9. RELATED PARTY TRANSACTIONS
The Company's most significant related party transactions are with Ship Finance International Limited ("Ship Finance"), a company under the significant influence of the Company's principal shareholder. The Company leased thirteen of its vessels from Ship Finance at September 30, 2016 and pays Ship Finance profit share based on the earnings of these vessels. Profit share arising in the nine months ended September 30, 2016 was $44.1 million, which was $11.4 million less than the amount accrued in the lease obligations payable when the leases were recorded at fair value at the time of the merger with Frontline 2012.
In May 2016, the Company agreed with Ship Finance to terminate the long term charter for the 1998-built VLCC Front Vanguard. The charter with Ship Finance terminated in July 2016. Frontline agreed a compensation payment to Ship Finance of $0.4 million for the termination of the charter.
Amounts earned from other related parties comprise office rental income, technical and commercial management fees, newbuilding supervision fees, freights, corporate and administrative services income and interest income. Amounts paid to related parties comprise primarily rental for office space and guarantee fees.
10. COMMITMENTS AND CONTINGENCIES
As of September 30, 2016, the Company's newbuilding program comprised three VLCCs (excluding the four cancelled STX vessels), six Suezmax tankers and seven LR2 tanker newbuildings. As of September 30, 2016, total instalments of $208.1 million had been paid in respect of these newbuildings and the remaining commitments amounted to $760.4 million with $76.3 million payable in 2016 and $684.1 million payable in 2017. All 16 vessels are expected to be delivered in 2017.
11. SUBSEQUENT EVENTS
In October 2016, the Company entered into an agreement with STX to terminate the contracts for four VLCC newbuildings due for delivery in 2017. The contracted price of these vessels was $364.3 million, of which the Company has paid installments of $45.5 million. Following the contract terminations, the Company has been released of any and all obligations relating to the contracts, and has received all installment payments made to STX, less a $0.5 million cancellation fee per vessel. The Company recorded a loss of $2.8 million related to the contract terminations in the third quarter.
In November 2016, the Company agreed with Ship Finance to terminate the long term charter for the 1998 built VLCC Front Century. Ship Finance simultaneously sold the vessel to an unrelated third party. The Company expects the vessel to cease operating as a conventional tanker and the charter with Ship Finance will terminate in the first quarter of 2017. The Company has agreed a compensation payment to Ship Finance of approximately $4 million for the termination of the current charter. Following this termination, the number of vessels on charter from Ship Finance will be reduced to 12 vessels, including 10 VLCCs and two Suezmax tankers.

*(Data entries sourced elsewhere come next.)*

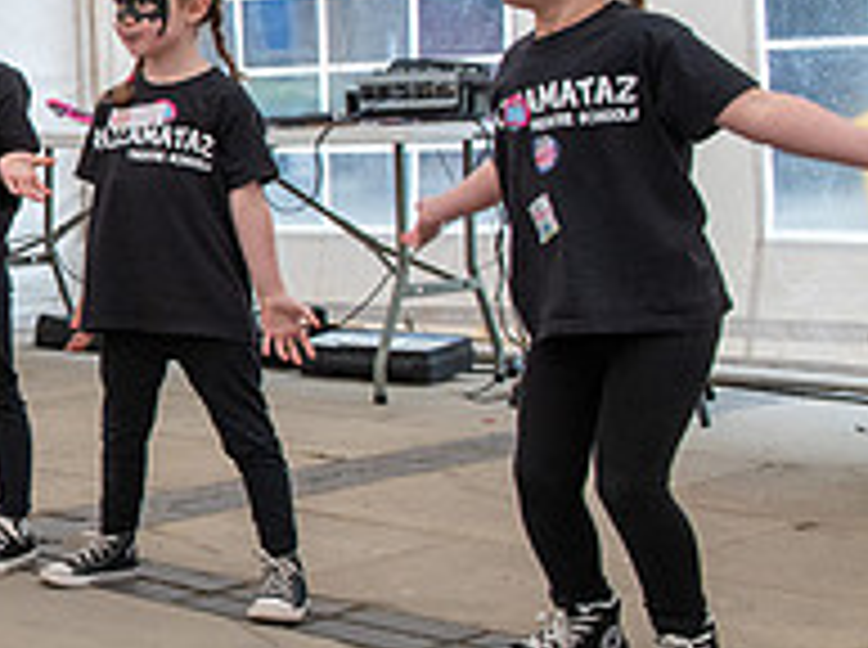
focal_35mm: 84
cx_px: -432
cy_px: 196
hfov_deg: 20.1
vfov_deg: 17.4
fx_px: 2102
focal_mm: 29
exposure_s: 1/250
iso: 640
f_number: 6.3
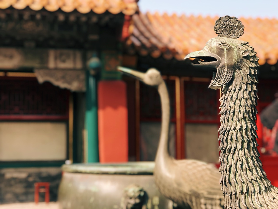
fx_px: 458
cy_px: 104
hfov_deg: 33.8
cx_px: 139
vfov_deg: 25.7
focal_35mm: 57
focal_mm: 6.6
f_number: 2.8
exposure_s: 1/277
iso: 20
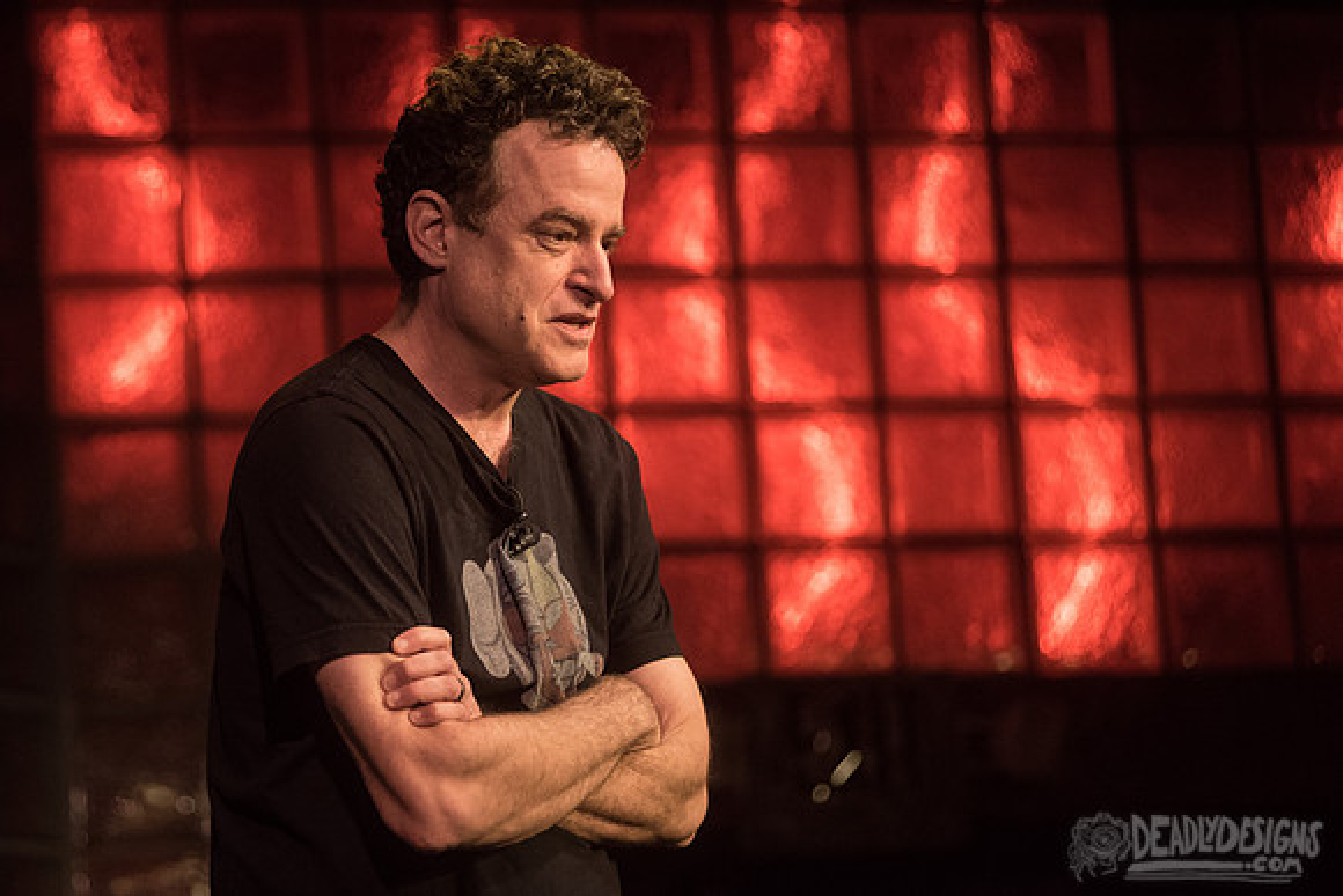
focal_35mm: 142
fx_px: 5313
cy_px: 448
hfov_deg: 14.4
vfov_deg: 9.6
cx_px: 578
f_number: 3.2
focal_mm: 125
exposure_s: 1/400
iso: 2000
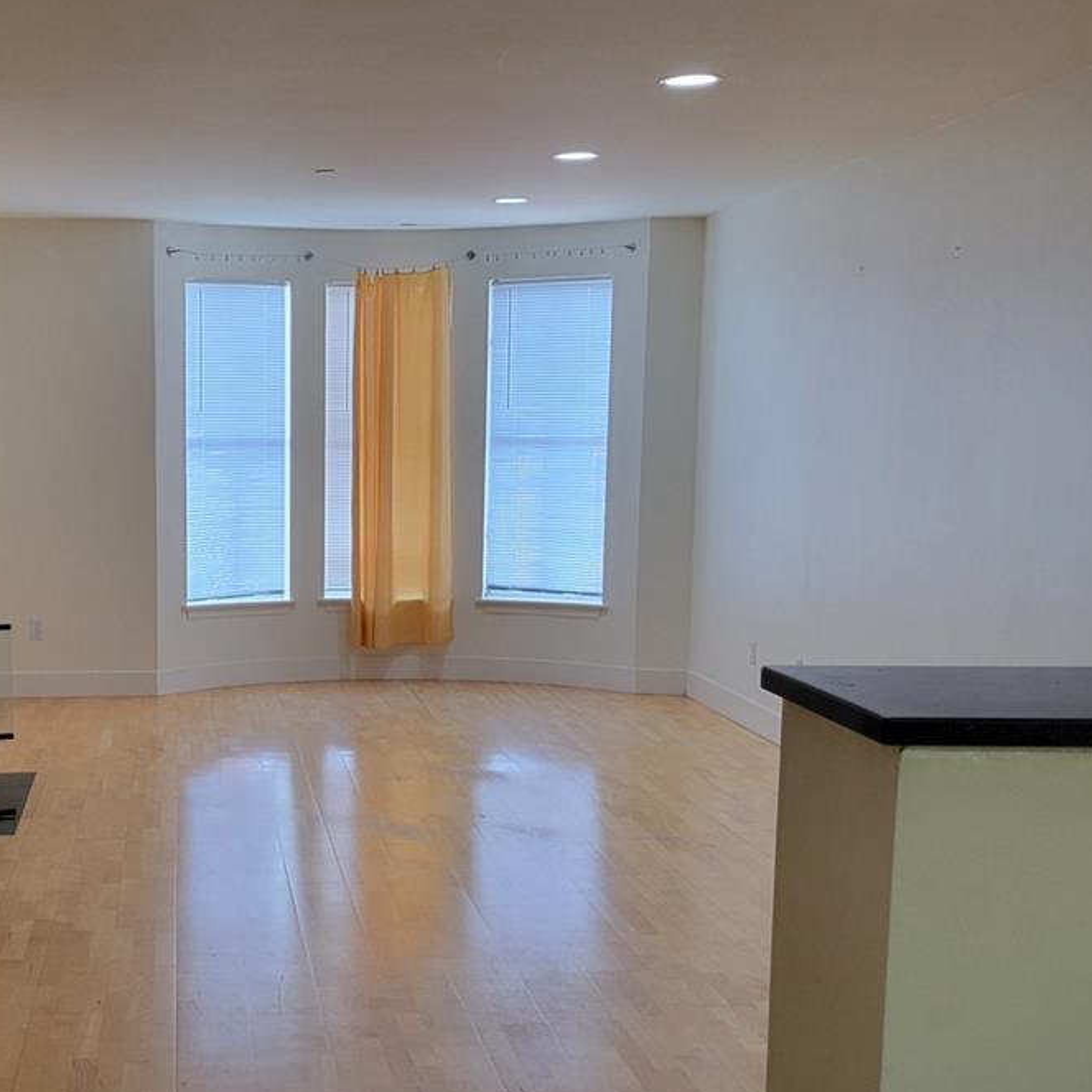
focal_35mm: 52
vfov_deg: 32.6
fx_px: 1856
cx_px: 197
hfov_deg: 31.8
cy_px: 690
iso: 200
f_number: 1.8
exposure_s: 1/120
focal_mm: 5.4
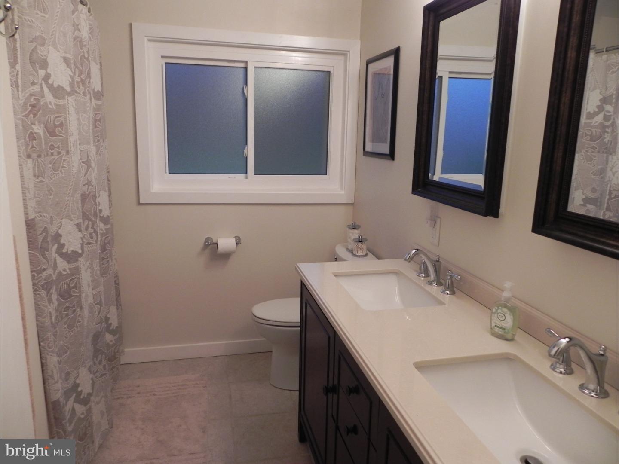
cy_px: 232
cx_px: 310
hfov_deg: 67.3
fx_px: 465
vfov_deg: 53.1
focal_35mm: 26
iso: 234
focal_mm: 4.6
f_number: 2.8
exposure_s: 1/30
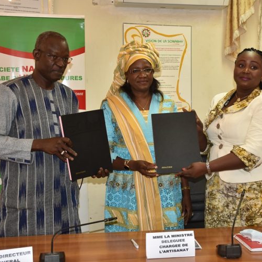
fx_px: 451
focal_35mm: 53
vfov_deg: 32.4
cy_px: 133
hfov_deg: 32.3
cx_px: 151
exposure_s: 1/60
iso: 560
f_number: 5
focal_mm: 27
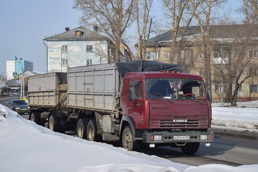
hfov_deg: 36.9
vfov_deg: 25.1
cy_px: 86
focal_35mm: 54
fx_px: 387
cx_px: 129
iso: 100
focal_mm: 36
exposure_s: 1/800
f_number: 6.3
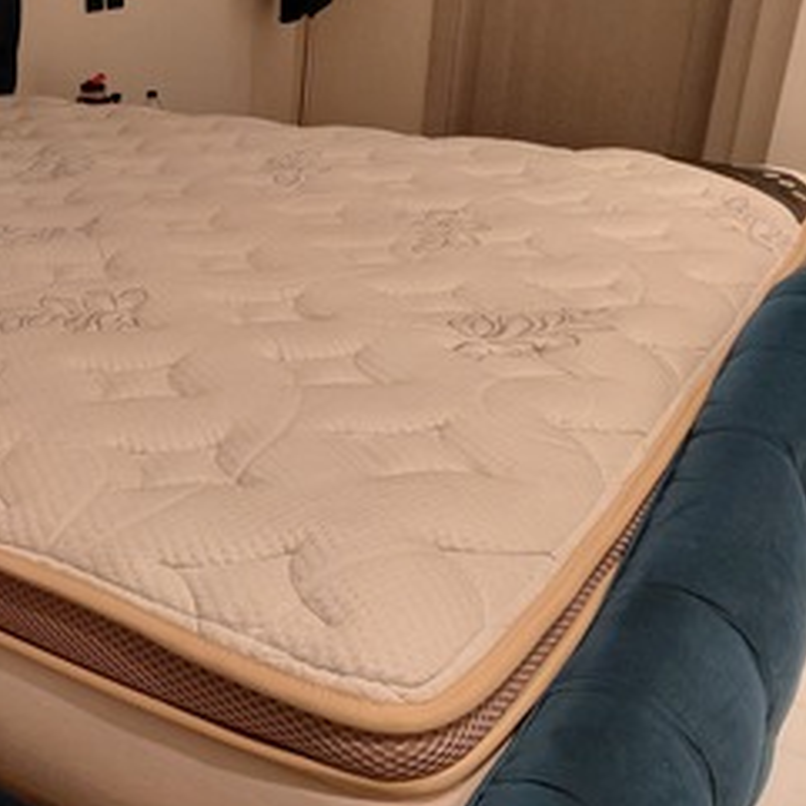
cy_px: 426
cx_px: 52
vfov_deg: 40.0
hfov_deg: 37.0
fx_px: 1106
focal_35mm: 42
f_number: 1.8
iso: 200
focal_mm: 4.69
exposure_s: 1/50.1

In November 2016, the Company announced a cash dividend of $0.10 per share for the third quarter of 2016.
In November 2016, the Company secured a commitment for a senior secured term loan facility in an amount of up to $321.6 million. The facility will be provided by China Exim Bank and will be insured by China Export and Credit Insurance Corporation. The facility matures in 2033, carries an interest rate of LIBOR plus a margin in line with Frontline's existing loan facilities and has an amortization profile of 15 years. The facility will be used to partially finance eight of our newbuildings and will be secured by four Suezmax tankers and four LR2 tankers. The facility is subject to final documentation.